— WHAT YOU NEED TO DO —
Pull out the lines of the records below, unchanged, from the line with "family: Melastomataceae" up to and including the line with "order: Caryophyllales".

— SUPPLIED RECORDS —
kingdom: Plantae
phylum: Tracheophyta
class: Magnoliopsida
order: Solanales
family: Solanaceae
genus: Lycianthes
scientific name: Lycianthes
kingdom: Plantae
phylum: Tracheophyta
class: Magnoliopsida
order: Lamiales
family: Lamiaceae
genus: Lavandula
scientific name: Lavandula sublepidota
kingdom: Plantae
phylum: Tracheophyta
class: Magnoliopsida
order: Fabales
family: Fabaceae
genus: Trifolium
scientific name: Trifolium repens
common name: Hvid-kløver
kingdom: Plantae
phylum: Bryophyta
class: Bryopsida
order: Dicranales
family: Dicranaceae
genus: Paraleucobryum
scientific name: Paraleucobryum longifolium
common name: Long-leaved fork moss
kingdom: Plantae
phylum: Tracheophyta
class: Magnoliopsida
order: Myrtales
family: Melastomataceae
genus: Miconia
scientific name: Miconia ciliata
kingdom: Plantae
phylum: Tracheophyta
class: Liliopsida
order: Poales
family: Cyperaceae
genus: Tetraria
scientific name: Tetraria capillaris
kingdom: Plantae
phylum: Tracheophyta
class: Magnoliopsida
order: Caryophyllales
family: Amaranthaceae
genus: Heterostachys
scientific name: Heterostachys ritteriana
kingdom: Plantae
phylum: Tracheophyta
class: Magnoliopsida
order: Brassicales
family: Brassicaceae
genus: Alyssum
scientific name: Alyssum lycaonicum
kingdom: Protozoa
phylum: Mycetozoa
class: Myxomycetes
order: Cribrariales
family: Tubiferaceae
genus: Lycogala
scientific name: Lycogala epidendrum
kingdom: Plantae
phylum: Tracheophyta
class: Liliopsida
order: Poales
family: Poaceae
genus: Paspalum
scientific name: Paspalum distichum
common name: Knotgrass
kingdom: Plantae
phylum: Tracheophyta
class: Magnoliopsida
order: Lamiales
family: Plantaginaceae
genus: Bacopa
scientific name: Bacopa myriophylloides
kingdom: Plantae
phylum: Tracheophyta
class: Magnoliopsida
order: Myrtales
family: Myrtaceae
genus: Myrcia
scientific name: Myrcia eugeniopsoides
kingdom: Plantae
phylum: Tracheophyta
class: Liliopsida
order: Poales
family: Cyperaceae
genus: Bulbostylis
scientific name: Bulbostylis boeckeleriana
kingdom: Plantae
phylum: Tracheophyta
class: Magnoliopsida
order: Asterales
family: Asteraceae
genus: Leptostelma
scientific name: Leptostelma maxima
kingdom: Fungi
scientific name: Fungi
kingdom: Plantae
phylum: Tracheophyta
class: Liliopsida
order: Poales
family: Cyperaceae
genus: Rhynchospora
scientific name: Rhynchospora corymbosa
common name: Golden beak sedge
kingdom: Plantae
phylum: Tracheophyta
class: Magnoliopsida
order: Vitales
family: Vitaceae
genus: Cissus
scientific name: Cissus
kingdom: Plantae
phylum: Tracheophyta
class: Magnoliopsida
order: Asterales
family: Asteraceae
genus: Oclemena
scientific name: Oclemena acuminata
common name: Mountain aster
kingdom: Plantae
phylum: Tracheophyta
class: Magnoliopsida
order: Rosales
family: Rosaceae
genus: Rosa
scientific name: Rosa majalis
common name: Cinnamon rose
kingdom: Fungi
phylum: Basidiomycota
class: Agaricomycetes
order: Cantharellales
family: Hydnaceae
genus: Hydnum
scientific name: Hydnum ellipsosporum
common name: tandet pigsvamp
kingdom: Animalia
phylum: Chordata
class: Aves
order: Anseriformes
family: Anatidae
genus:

— WORKED SOLUTION —
family: Melastomataceae
genus: Miconia
scientific name: Miconia ciliata
kingdom: Plantae
phylum: Tracheophyta
class: Liliopsida
order: Poales
family: Cyperaceae
genus: Tetraria
scientific name: Tetraria capillaris
kingdom: Plantae
phylum: Tracheophyta
class: Magnoliopsida
order: Caryophyllales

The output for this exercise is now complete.